A typical loading flow is:
import torch
from transformers import AutoTokenizer, AutoModelForCausalLM
from peft import PeftModel
repo_id = "orhanaydinn/OAX-1B-Humanoid"
tokenizer = AutoTokenizer.from_pretrained(
repo_id,
subfolder="base_model",
trust_remote_code=True,
use_fast=False
)
base_model = AutoModelForCausalLM.from_pretrained(
repo_id,
subfolder="base_model",
torch_dtype=torch.float16 if torch.cuda.is_available() else torch.float32,
trust_remote_code=True,
low_cpu_mem_usage=True
)
model = PeftModel.from_pretrained(
base_model,
repo_id,
subfolder="lora_adapter",
is_trainable=False
)
model.eval()
Depending on the local setup, it may be more reliable to download the repository first and then load the base_model/ and lora_adapter/ folders as local paths.
Example System Prompt
The model works best when the system prompt clearly defines the JSON schema and tool-calling rules:
You are OAX, a humanoid robot assistant.
Respond briefly and clearly.
When replying, always output a valid JSON object with exactly these fields: type, response, tool, arguments.
Valid type values are: chat, tool_call, clarify, refuse.
Use tool=null for chat, clarify, and refuse.
Use an empty object for arguments when no arguments are needed.
Do not add extra fields.
Do not use low-level motor or servo commands.
Do not hallucinate perception results.
If the request is incomplete, ask for clarification.
If the request is unsafe or unsupported, refuse.
Notes on Safety and Validation
This model is intended to act as a high-level reasoning layer, not as a direct actuator controller.
The model may occasionally produce imperfect, premature, or inconsistent tool calls.

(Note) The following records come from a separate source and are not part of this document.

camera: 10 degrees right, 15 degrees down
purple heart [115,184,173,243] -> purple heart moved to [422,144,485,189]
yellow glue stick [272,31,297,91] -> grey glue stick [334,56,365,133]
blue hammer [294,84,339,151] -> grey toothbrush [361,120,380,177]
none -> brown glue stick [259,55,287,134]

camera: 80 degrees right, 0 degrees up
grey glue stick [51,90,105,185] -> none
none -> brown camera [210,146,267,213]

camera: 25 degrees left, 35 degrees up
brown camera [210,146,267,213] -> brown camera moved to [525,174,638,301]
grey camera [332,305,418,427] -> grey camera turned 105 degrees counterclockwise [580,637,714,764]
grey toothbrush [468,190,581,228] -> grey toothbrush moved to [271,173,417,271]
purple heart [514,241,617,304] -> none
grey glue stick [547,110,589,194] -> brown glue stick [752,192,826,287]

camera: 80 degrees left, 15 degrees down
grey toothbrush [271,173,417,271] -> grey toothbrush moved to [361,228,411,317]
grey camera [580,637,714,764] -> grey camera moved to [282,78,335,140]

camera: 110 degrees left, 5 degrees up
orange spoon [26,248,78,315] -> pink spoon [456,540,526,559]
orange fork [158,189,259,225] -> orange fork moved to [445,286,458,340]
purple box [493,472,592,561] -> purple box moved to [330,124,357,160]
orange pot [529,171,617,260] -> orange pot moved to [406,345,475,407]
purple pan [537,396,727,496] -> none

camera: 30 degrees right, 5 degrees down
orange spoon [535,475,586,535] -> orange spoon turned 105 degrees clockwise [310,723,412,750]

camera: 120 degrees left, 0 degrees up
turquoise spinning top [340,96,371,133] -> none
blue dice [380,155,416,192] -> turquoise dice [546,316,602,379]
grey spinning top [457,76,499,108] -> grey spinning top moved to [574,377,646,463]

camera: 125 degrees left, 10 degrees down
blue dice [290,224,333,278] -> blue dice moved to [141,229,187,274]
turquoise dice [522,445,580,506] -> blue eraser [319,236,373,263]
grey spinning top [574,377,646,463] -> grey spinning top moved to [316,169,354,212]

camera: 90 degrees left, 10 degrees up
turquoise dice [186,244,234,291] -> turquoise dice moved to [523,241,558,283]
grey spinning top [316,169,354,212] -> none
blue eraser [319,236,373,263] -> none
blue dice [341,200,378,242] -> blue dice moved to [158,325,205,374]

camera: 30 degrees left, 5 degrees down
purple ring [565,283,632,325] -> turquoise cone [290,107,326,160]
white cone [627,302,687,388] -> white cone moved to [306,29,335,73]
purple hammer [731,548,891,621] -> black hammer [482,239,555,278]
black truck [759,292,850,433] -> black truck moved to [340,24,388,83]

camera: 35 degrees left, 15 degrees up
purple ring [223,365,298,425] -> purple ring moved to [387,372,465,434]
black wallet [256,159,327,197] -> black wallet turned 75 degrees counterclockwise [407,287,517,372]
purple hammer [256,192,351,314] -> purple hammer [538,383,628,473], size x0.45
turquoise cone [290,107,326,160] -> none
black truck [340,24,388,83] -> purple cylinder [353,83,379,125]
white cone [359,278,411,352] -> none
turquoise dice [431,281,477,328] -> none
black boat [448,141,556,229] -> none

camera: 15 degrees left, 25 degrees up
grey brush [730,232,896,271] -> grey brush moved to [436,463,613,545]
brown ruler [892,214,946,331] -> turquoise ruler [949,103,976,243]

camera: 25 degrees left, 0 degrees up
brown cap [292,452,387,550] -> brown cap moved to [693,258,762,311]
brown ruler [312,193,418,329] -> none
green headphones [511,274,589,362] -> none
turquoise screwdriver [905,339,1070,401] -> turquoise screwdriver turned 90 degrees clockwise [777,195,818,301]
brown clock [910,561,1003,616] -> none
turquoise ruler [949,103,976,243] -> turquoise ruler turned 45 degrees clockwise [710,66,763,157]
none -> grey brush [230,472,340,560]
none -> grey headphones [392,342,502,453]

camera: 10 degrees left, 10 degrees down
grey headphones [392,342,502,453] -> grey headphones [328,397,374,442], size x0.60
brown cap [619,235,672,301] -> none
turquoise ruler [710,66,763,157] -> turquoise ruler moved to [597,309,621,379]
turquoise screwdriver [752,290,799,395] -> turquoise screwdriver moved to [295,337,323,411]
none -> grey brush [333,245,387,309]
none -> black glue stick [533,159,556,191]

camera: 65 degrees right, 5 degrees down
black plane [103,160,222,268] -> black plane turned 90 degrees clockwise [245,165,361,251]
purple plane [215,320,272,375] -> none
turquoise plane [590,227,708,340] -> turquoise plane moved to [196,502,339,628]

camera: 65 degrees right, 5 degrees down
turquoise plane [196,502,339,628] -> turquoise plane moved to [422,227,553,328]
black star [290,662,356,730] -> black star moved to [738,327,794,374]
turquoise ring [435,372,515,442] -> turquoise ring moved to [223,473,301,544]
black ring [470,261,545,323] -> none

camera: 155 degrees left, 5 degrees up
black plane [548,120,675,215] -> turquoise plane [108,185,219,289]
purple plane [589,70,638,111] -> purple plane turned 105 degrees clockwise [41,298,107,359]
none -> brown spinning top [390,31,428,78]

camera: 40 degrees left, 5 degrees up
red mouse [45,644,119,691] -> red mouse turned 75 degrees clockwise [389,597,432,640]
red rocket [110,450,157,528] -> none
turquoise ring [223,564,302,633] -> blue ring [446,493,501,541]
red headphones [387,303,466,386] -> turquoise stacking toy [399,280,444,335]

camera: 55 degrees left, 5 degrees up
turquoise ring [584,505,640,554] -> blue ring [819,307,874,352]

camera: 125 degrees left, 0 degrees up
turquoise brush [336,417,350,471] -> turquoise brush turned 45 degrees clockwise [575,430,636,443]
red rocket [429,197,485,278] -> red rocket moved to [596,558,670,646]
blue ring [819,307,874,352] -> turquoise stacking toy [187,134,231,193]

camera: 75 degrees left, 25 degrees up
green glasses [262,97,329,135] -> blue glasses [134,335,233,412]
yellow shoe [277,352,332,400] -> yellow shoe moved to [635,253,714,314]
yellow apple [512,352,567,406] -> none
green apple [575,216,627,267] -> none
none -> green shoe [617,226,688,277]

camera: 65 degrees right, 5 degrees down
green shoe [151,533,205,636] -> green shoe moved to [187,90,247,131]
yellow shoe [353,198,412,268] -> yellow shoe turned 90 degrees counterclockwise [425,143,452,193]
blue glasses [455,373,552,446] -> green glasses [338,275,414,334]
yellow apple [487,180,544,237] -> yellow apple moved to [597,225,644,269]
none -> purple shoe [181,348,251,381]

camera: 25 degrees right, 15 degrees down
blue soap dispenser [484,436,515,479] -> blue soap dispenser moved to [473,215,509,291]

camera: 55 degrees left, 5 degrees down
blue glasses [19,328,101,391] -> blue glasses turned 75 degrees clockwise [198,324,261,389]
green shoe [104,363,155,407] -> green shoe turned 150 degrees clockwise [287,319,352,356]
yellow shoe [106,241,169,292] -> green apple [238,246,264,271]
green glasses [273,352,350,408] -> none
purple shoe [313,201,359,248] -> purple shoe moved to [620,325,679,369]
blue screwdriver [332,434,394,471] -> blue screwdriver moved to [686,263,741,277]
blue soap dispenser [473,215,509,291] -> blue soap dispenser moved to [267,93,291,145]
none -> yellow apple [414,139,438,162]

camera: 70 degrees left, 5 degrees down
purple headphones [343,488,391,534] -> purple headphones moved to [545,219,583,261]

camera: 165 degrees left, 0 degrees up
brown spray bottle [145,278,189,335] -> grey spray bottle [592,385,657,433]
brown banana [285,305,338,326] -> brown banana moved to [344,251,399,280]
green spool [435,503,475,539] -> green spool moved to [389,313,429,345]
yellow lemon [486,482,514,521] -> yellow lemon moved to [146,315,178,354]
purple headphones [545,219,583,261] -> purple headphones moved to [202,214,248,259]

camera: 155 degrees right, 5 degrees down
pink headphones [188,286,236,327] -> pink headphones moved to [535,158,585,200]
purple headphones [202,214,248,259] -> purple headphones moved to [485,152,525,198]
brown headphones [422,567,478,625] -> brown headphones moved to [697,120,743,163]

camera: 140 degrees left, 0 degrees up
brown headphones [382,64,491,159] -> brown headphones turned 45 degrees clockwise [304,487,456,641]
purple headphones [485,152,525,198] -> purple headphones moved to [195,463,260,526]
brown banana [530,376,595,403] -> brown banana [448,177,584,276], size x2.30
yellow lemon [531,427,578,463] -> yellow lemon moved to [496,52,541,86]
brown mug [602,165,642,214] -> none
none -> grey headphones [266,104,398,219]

For this reason, it should be used with an external validation layer such as a Planner or Controller before any action is executed.
A recommended architecture is:
LLM output
→ JSON parsing
→ Controller validation
→ Action repair or rejection
→ Tool execution
→ State update
This separation is important because the model output should not directly change the robot or environment state without deterministic validation.
Limitations
This model is experimental and was developed for a research prototype.
Known limitations include:
- It may occasionally call a tool too early.
- It may produce an incorrect object or destination name.
- It may require a Controller to normalise or repair tool arguments.
- It is not designed for direct low-level robot control.
- It should not be used for safety-critical robotic control without additional verification, safety constraints, and human supervision.
Research Context
OAX-1B-Humanoid was developed as part of a humanoid robot assistant project involving:
- Natural language interaction
- Structured JSON tool calling
- Vision-aware robot commands
- Planner and Controller validation
- Pick, place, search, status, and visible-object behaviours
The model is intended for experimentation with LLM-based robot-agent interfaces and high-level humanoid robot decision-making.